WebEvent#3: First time podcast
Because I'm interested in making a series of podcasts for my final activism project, I made a podcast for my final webevent.
Attaching the script may actually be the best because it actually holds more content within it than the podcast itself (there way a lottt of editing involved).
Here's the script:
When I first started off with this podcast, I was going to speak about the difference between the stage directions “pause” and “silence” in the play Wating for Godot, but as you can tell, I had a little trouble trying articulate anything meaningful.
I’ve made a couple of recordings and youtube videos in the past, and I want to be able to say that you eventually get used to it—but I can only partially partake in that that claim.
To be sure, there are a couple of things on that list I’m used to: I’m no longer embarrassed by the way my voice sounds outside my own head, and I’m much more okay with making mistakes on the camera—after all, that’s what editing for.
But without fail, I still fall into the same trap that I think gets a lot of us: the one where you get caught up in each syllable you utter, the amount of air you take in through your lungs, and the weight of each word that leaves your lips. The trap of being overwhelming self-consciousness about your own vocal speech patterns.
As I say all of this and create this podcast, I can’t help but feel a certain tinge of guilt—a guilt that undeniably stems from meeting Christine Sun Kim this past week. Here she is, discussing the lack of ownership she has over sound, while I’m using a medium of communication that hinges on those very sound waves. Not only that, but I’m whining about how I don’t like it. You know how you think about the starving kids in Africa after you look in your fully stocked pantry and say there’s nothing to eat? Yeah.
After about 12 attempts at an introduction, I took a break —I didn’t feel like dealing with the anxiety and trepidation that laced all those recordings. Instead, I went to the kitchen and griped to my roommate about voice recordings. “I could share a few stories about that” she said. Break was over soon after.
[Introduce conversation with Gilly]
Beyond being my roommate, Gilly is my best friend, and since we’re so comfortable with each other, I thought that our conversation would succeed where I alone had failed. But the conversation wasn’t fluid, light and colloquial, as per usual; instead, there was a certain amount of staleness to our words, and it’s evident in our recording together. Fortunately, we still managed to get something out of it—here’s Gilly’s last statement: [statement acknowledging having a recorder makes us inevitably perform]
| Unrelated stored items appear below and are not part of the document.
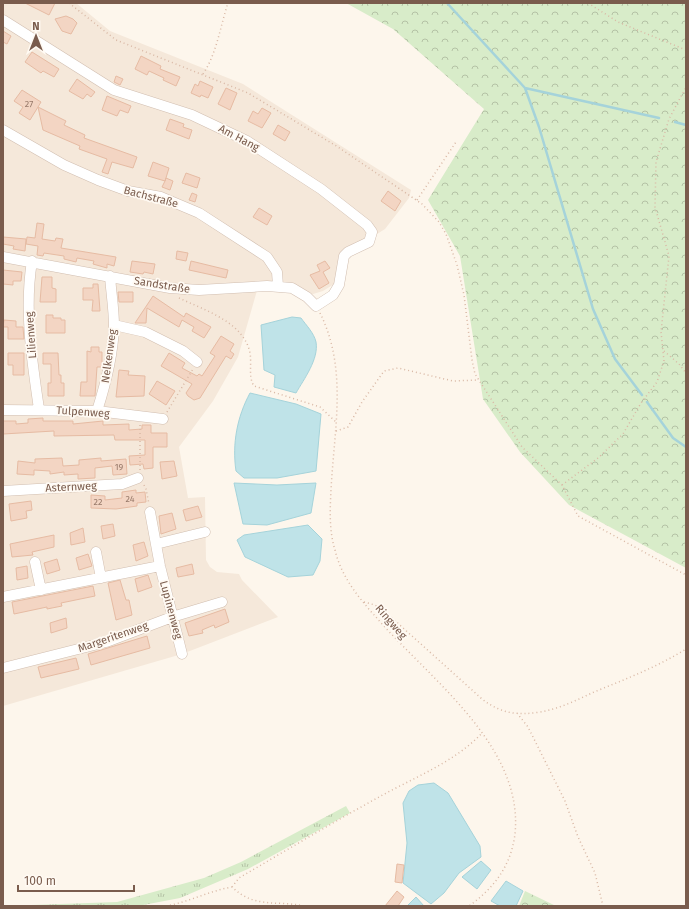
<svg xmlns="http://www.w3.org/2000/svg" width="689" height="909" font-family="'Fira Sans',sans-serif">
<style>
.residential{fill:#f5e8da}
.grass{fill:url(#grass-tufts)}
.forest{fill:url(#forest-crowns)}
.water{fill:#bfe3e8;stroke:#a5d3da}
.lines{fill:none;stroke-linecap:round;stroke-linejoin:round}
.stream{stroke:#a5d3da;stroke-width:2.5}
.building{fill:#f3d5c3;stroke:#e6bba3}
.minor-casing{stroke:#d1beb0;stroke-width:11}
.path{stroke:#d9b8a5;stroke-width:1.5;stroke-dasharray:1 3;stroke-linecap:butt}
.minor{stroke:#fff;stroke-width:10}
.labels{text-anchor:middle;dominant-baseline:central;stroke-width:3.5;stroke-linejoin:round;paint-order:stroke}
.number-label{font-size:9px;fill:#987a6a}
.street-label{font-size:11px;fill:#7a5c4d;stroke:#fffaf3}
</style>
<defs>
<pattern id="grass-tufts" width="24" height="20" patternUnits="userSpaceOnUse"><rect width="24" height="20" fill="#d8ecc9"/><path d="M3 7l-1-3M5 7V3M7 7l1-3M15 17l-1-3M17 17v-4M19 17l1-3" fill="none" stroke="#b4c2a5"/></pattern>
<pattern id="forest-crowns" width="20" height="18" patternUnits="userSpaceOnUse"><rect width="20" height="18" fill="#d8ecc9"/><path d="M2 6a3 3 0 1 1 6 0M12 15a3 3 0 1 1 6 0" fill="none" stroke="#b4c2a5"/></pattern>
</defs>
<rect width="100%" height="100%" fill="#fdf6ec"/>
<path class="residential" d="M 3,3 L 76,3 L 110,31 L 243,84 L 411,190 L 409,198 L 385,229 L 339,258 L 339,281 L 323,291 L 313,294 L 258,287 L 238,357 L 213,401 L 179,447 L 188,498 L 205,497 L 206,560 L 210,567 L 217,572 L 239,574 L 242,580 L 278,617 L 182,654 L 3,706 Z"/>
<path class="grass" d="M 346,806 L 350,813 L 248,869 L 180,898 L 138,906 L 3,906 L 117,902 L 204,878 L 241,862 Z"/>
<path class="forest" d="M 346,3 L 686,3 L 686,568 L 569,505 L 520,452 L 483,399 L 460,256 L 428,200 L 484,109 L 393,29 Z
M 525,891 L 556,906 L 519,906 Z"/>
<path class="water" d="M 292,317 L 301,318 C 306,325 314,333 316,342 C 319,359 304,379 296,393 L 274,387 L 275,375 L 264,370 L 261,325 Z
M 250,393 L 296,404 L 321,414 L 316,471 L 277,478 L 244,478 L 236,471 C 232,444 237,417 250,393 Z
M 234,483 L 277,485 L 316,483 L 311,513 L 267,525 L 243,524 Z
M 308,525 L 322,539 L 320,561 L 313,575 L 288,577 L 245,557 L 237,540 L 244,535 Z
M 434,783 L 448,793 L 480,846 L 481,857 L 459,873 L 444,893 L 431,904 L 403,883 L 407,843 L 403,803 L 409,791 L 418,785 Z
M 481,861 L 491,870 L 477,889 L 462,877 Z
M 506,881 L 523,891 L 516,906 L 500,906 L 491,901 Z
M 416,897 L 424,906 L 407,906 Z"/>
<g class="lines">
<path class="stream" d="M 447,3 L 525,88 L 659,118
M 525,88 L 539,127 L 593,309 L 615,359 L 642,395
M 675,122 L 686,125
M 647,402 L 673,438 L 686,447"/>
</g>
<path class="building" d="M 25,3 L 55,3 L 49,15 Z
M 66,16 L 73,19 L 77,23 L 71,34 L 62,31 L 55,19 Z
M 3,31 L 11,36 L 7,44 L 3,42 Z
M 32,52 L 59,69 L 54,77 L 43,71 L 41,73 L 25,62 Z
M 141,56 L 161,66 L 160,69 L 180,77 L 176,86 L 163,80 L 164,78 L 149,71 L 147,75 L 135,69 Z
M 116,76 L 123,79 L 120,85 L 114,82 Z
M 77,79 L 95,92 L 91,97 L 87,94 L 83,99 L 69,91 Z
M 200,81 L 213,87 L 208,98 L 201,95 L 200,97 L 191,93 L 195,84 L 198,86 Z
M 226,88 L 237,93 L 230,110 L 218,104 Z
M 22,90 L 41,102 L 38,107 L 66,121 L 64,125 L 85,135 L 84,138 L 137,157 L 133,168 L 112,162 L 108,174 L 102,172 L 107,159 L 79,149 L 80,146 L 43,130 L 38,107 L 30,120 L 19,113 L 23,107 L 14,101 Z
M 107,96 L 131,106 L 128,113 L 120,110 L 117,116 L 102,110 Z
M 262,108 L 271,113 L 262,128 L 248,121 L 253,111 L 258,114 Z
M 170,119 L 184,124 L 183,127 L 192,130 L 189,139 L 166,130 Z
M 278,125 L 290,132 L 285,141 L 273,134 Z
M 153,162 L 169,168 L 165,181 L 166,178 L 173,181 L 170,190 L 162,187 L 165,181 L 148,176 Z
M 186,173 L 200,178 L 197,188 L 182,183 Z
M 388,191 L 401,201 L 395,211 L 381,201 Z
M 192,193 L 197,195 L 195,202 L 189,200 Z
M 259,208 L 272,216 L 267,225 L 253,217 Z
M 37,223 L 44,224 L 42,239 L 55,241 L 56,238 L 63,239 L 61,248 L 116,257 L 114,266 L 107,264 L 107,268 L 93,264 L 94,261 L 77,258 L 76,262 L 64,259 L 64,256 L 44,253 L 43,256 L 37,255 L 38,246 L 26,244 L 27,237 L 35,238 Z
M 3,237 L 26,239 L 25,251 L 13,249 L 14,246 L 3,244 Z
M 177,251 L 188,253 L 186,261 L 176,259 Z
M 132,261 L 155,264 L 153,274 L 144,272 L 143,274 L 130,272 Z
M 191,261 L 228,270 L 226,278 L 189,270 Z
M 325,261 L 330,268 L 323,272 L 329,283 L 319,289 L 310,275 L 320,271 L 317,265 Z
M 3,270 L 22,272 L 21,281 L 13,281 L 13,285 L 3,284 Z
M 42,277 L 52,277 L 52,288 L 56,289 L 56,302 L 40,302 Z
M 93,284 L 98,284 L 100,311 L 92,311 L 93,300 L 83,300 L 83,288 L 93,288 Z
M 118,292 L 133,292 L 133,302 L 119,302 Z
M 153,296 L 184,317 L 186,313 L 211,327 L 204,338 L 192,331 L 194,327 L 182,320 L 179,327 L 147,308 L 146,323 L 135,323 Z
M 46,315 L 53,315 L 53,318 L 61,318 L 61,320 L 65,320 L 65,333 L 46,333 Z
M 4,320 L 16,321 L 16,327 L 23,327 L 24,339 L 8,339 L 8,327 L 3,327 Z
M 221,336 L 234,344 L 230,351 L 234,354 L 231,359 L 226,356 L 200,398 L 194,400 L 188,396 L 186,393 L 192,384 L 161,366 L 169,353 L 185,363 L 182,368 L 197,376 L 199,374 L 202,376 L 215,356 L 210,353 Z
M 91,347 L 99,347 L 99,352 L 102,352 L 102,367 L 97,367 L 95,396 L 80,396 L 81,382 L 87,382 L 87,351 L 91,352 Z
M 8,353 L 24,353 L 24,375 L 13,375 L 13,365 L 8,365 Z
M 43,353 L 58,353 L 59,375 L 61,375 L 61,383 L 64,383 L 64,396 L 48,396 L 48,383 L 51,383 L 51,364 L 43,364 Z
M 119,370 L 129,371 L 128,375 L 145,376 L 144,396 L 116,397 Z
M 157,381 L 175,391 L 166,405 L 149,394 Z
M 43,418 L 43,421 L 73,421 L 73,424 L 103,421 L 103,425 L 129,424 L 129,430 L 142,429 L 142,425 L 151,425 L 151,433 L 167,433 L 167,447 L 153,447 L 153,468 L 144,469 L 143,464 L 130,465 L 129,456 L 145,455 L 145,440 L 115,440 L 114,435 L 54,436 L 54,431 L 3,434 L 3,421 L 16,421 L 16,424 L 28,423 L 28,419 Z
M 62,458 L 63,466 L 79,465 L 79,460 L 101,458 L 101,461 L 126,459 L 127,474 L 113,475 L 112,466 L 95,468 L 95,478 L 78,479 L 78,474 L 64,475 L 64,472 L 50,474 L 50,471 L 34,470 L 34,475 L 17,474 L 18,461 L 35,463 L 35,459 Z
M 174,461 L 177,476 L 162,479 L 160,462 Z
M 136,490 L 136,493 L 145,492 L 146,502 L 137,503 L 137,506 L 116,509 L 91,508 L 91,495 L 105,496 L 105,500 L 122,498 L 122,492 Z
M 31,501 L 32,510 L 26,511 L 27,518 L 11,521 L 9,504 Z
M 198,506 L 202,517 L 186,521 L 183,510 Z
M 172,513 L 176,529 L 161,534 L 159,516 Z
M 113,524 L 115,536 L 103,539 L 101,526 Z
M 83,528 L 85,542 L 71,545 L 70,533 Z
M 54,535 L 54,547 L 32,552 L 33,555 L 12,557 L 10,544 Z
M 144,542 L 148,556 L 136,561 L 133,545 Z
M 88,554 L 92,566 L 79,570 L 76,558 Z
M 57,559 L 60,570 L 47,574 L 44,563 Z
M 192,564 L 194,574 L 178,577 L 176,568 Z
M 27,566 L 28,578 L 17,580 L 16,568 Z
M 148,575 L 152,587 L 138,592 L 135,579 Z
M 120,580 L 126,600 L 129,600 L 132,615 L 116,620 L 108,583 Z
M 93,586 L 95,596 L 61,603 L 62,606 L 47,609 L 47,607 L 14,614 L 12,602 Z
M 225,609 L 229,622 L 215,628 L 214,625 L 202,630 L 203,633 L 189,636 L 185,623 Z
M 66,618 L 67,628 L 51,633 L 50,623 Z
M 147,636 L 150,648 L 91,665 L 88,654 Z
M 76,658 L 79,669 L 41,678 L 38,667 Z
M 397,864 L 404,865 L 402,883 L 395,882 Z
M 397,891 L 404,897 L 398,906 L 385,906 Z"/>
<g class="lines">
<defs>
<path id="minor" d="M 3,20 L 114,90 L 192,115 L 247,141 L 321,189 L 367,225 L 372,232 L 369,242 L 348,252 L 344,256 L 339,285 L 333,295 L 316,306 L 307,297 L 292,288 L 267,286 L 199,290 L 170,288 L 3,257
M 3,130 L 64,165 L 98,180 L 128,191 L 161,197 L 199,213 L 267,257 L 277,272 L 278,286
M 32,261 C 24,310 32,361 39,409
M 114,325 L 145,332 L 183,351 L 197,362
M 3,410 L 97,411 L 163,419
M 97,411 C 106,383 113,355 114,326 C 114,309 111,292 110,276
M 3,491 L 122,484 L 138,478
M 150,512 L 160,566 L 182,654
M 156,544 L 205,532
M 96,552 L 101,578
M 35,562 L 41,590
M 3,597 L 160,566
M 3,668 L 106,642 L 172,617 L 222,602"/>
</defs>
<use href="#minor" class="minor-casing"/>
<path class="path" d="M 69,3 L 116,40 L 248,93 L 338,147 L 422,204 L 439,222 L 446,234 L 457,265 L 464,295 L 472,360 L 475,374 L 522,447 L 562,485 L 578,516 L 686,575
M 588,3 L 618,22 L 686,50
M 203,74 C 217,53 220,27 228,3
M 417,200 L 456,142
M 179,298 C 204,310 244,322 250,353 C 252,364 248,377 254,386 L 320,407 L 336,422
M 320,313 C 348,369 334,430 331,490 C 330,510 329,531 335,550 C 341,576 358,597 375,616 C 428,678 524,745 515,834 C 511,866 494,888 469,906
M 664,351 L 679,364 L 686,373
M 167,412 L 193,369
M 336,431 L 348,427 L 362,402 L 384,371 L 398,368 L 453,381 L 478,380
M 140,470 L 140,425
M 144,485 L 146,489 L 149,504
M 562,485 L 598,458 L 623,434 L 641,403 L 657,382 L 664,361 L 661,332 L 669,256 L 655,207 L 656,162 L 669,119 L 686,87
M 364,602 L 375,605 L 382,609 L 482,699 C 500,713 517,716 540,712 C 559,709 577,700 594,692 C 626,679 657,667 686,649
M 517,713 L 528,727 L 565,801 L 578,837 L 595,873 L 603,906
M 232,887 L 239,878 C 285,851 332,823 379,797 C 413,778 455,762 482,733
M 166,906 C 189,902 209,891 232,887 C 255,909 277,900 304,906"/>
<use href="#minor" class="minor"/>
</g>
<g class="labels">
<g class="number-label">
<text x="29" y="104">27</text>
<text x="119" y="467">19</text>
<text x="130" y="499">24</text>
<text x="98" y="502">22</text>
</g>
<g class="street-label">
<text transform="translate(239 138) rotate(28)">Am Hang</text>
<text transform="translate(151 197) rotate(15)">Bachstraße</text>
<text transform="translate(162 285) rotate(9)">Sandstraße</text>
<text transform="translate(31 335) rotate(-94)">Lilienweg</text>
<text transform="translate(109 356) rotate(-82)">Nelkenweg</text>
<text transform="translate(83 412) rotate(4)">Tulpenweg</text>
<text transform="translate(71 487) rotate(-3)">Asternweg</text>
<text transform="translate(171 610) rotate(75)">Lupinenweg</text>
<text transform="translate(391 622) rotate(49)">Ringweg</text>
<text transform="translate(113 637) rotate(-19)">Margeritenweg</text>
</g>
</g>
<rect width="689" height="909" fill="none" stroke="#7a5c4d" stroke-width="8"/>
<g transform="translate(36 36)" stroke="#fffaf3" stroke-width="3" paint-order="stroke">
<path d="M0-3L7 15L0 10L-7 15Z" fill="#7a5c4d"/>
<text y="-6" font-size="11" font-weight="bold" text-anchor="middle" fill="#7a5c4d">N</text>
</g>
<path d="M18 885v6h116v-6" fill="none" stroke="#7a5c4d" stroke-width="2"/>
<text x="24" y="885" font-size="12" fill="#7a5c4d" stroke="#fffaf3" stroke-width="3" paint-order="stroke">100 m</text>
</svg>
In the most straight forward way possible, Gilly says what is blaringly obvious about what makes us so uncomfortable when we put ourselves in front of a camera or recorder: there’s no one physically there, but we still feel the pressure of a studio audience before us.
So here I was, introducing viewers to our typically private and intimate conversations.
I stopped the tape recorder, and merely said, “that was weird”.
What I really should’ve said was “that was really insincere”
By making this podcast, I am now coming to terms with what we are signing up for when we share our voices. In the essay, “Advertencia/Warning”, one of the main points made is how people feel entitled to intimacy when you share your words. And I quote “readers feel entitled to know everything as they approach a text, practically any text, with the conspiratorial intimacy of a potential partner.” (ix) People tend to get greedy as an audience, expecting you to share each gasp of air you take in. All for the sake of getting to know you closer, all for the sake of establishing a relationship over the radio waves.
So I think I need to remind myself that there’s a definite price to being recorded. As Christine Sun Kim quotes in her own thesis that “the medium of sound…carries a lot of… currency”. I can’t help but feel a little strange for using a friend to serve the ends of making myself feel more comfortable in front of an audience. There I was, bartering an intimate relationship in exchange for being comfortable around viewers. So she’s right—sound and the words it carries does carry a lot of value, but sometimes, we sell things through sound that we probably shouldn’t.
As I’m about to bring this to a close, I realize that I’ve never explicitly addressed the web event topic: My answer is that the past couple of weeks have made me realize how much silence in all its forms is devalued, and how much we’re willing to put a lot on the line to abide by this cultural norm. The readings, visitors, online posts, and our conversations have all pointed to this, but maybe more surprisingly, so does this podcast. Instead of remaining silent, here I am. Recording awkward conversations with my friends, putting myself through listening to myself stutter over and over again, and pushing my way through all the uncomfortableness associated with making this damn thing—all for the sake of putting together a podcast for 20 some people to listen to. I invested well over 3 pages worth of time into it—and it’s all because I’d rather be heard than be silent.